Exercise: Somewhere below is a line with "130 211 3594" and, later, a line with "98 158 3550"; repeat those two lines and all the lines between them, exactly as they are.

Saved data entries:
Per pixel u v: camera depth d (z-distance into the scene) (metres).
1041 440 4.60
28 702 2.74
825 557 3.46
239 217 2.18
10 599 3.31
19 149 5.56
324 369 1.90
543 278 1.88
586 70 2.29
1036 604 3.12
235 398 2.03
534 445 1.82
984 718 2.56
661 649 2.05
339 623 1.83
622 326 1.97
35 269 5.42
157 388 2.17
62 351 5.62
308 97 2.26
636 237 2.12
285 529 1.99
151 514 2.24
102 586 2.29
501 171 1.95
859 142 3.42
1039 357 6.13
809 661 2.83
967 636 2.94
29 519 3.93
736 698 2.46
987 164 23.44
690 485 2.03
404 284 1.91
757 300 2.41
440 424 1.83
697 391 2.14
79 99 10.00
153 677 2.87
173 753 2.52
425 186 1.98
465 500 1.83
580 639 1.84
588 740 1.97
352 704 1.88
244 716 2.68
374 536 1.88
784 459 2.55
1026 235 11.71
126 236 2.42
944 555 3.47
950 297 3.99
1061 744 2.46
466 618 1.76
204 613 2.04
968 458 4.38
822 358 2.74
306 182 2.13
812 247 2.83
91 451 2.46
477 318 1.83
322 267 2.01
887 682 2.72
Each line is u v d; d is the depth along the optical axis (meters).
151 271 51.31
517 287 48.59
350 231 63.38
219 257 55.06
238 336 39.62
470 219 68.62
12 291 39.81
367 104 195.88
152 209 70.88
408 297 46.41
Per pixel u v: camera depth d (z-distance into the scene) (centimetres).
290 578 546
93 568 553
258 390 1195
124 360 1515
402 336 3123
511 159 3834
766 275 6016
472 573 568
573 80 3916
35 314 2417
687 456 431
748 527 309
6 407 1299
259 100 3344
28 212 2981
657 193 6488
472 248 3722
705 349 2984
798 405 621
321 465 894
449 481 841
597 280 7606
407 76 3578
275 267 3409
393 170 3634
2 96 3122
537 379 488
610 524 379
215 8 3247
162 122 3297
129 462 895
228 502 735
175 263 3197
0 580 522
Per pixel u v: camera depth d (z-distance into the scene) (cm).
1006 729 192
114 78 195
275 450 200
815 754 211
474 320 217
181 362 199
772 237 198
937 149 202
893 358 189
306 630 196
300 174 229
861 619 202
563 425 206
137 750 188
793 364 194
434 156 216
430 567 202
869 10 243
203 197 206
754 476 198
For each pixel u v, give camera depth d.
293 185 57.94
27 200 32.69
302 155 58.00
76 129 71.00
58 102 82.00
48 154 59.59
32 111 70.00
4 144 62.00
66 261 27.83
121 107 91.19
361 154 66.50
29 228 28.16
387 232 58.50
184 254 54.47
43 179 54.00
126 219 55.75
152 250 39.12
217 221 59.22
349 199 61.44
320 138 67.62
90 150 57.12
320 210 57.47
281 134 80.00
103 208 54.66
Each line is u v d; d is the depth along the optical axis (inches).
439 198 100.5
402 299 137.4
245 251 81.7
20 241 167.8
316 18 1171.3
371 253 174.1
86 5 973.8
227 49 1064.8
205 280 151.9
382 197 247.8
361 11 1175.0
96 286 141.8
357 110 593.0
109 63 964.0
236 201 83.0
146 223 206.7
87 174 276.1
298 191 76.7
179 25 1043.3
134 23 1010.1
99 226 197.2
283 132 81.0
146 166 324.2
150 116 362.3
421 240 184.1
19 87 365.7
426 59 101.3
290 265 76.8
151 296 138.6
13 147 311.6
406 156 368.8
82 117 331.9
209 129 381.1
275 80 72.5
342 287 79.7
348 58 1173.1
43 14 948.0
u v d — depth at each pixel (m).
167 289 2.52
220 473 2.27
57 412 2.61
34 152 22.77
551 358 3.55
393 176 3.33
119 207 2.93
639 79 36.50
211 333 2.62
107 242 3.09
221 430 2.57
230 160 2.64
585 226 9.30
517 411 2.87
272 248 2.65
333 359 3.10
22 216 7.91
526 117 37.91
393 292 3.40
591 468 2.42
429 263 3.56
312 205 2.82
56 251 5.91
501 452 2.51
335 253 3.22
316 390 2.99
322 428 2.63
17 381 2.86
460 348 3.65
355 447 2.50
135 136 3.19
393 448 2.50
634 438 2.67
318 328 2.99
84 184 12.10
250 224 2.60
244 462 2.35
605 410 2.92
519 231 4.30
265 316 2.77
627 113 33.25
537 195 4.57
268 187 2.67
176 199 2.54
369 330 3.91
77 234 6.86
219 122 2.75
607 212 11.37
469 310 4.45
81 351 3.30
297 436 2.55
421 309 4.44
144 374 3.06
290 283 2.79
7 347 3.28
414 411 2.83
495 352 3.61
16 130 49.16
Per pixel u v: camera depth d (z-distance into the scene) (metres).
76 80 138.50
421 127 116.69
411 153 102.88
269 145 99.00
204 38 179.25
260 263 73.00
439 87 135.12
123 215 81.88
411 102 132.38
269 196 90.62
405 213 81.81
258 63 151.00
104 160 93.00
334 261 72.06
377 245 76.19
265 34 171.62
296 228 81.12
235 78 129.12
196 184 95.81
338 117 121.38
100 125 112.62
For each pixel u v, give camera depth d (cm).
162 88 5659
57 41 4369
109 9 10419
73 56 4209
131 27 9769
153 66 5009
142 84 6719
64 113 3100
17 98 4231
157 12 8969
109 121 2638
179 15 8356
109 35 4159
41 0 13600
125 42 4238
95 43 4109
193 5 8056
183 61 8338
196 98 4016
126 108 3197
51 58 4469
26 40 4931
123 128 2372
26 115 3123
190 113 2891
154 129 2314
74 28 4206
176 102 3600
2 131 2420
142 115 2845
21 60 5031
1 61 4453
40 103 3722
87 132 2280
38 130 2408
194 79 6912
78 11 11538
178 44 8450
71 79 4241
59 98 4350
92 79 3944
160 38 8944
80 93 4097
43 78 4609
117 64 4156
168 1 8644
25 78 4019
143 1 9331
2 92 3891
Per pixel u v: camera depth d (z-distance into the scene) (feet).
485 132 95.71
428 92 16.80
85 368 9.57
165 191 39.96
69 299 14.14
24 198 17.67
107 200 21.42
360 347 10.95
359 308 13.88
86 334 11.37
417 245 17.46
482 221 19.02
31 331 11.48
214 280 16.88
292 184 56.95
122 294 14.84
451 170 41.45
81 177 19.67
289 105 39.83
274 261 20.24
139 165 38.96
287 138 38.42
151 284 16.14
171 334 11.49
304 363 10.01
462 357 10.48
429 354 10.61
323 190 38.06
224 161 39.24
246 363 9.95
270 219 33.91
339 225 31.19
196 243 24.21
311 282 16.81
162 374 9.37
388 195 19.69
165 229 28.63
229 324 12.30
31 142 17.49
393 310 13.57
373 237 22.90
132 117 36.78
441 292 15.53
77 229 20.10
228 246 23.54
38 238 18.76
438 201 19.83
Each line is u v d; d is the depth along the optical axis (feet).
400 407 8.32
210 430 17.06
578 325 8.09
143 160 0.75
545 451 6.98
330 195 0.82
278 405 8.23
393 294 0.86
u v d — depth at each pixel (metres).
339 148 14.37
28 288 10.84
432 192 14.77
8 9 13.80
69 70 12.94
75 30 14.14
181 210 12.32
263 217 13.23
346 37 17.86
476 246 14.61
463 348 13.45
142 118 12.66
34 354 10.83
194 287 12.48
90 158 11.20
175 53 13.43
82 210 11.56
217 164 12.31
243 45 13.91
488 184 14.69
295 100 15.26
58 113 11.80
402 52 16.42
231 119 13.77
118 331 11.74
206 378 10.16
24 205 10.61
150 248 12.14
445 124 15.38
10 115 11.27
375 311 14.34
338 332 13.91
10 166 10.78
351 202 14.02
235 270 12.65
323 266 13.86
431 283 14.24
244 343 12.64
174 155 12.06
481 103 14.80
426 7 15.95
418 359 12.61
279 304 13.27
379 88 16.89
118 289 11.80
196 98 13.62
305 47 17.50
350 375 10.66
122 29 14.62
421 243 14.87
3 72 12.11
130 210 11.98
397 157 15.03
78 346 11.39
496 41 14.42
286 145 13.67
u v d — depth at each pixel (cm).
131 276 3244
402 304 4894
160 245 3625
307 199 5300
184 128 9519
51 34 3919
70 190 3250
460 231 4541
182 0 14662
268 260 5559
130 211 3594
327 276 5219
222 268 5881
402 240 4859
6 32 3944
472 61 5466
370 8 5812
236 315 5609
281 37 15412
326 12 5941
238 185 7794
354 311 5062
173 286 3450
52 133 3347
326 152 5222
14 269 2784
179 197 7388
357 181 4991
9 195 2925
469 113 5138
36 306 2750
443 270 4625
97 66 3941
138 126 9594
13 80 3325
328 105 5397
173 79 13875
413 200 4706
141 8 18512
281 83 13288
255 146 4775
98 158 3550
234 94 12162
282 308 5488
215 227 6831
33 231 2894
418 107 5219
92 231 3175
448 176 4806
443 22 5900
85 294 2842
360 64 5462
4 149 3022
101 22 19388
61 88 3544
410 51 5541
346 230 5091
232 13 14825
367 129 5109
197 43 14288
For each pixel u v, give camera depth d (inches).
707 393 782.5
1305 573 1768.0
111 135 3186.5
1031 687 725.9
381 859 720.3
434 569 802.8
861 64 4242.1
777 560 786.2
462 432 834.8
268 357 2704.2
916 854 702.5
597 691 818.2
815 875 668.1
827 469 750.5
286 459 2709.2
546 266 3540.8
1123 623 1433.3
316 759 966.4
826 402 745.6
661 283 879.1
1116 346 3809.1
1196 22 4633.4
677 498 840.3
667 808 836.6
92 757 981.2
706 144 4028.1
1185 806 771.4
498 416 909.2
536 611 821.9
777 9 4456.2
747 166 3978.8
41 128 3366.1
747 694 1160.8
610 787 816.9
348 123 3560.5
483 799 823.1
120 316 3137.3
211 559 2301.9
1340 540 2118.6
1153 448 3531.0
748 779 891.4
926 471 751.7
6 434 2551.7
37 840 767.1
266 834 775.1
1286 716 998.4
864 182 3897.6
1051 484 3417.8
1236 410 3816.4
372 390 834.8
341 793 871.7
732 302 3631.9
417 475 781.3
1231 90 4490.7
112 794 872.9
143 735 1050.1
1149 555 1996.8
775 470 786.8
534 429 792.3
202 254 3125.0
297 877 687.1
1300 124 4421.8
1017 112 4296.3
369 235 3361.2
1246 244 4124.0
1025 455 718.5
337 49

Exercise output:
130 211 3594
327 276 5219
222 268 5881
402 240 4859
6 32 3944
472 61 5466
370 8 5812
236 315 5609
281 37 15412
326 12 5941
238 185 7794
354 311 5062
173 286 3450
52 133 3347
326 152 5222
14 269 2784
179 197 7388
357 181 4991
9 195 2925
469 113 5138
36 306 2750
443 270 4625
97 66 3941
138 126 9594
13 80 3325
328 105 5397
173 79 13875
413 200 4706
141 8 18512
281 83 13288
255 146 4775
98 158 3550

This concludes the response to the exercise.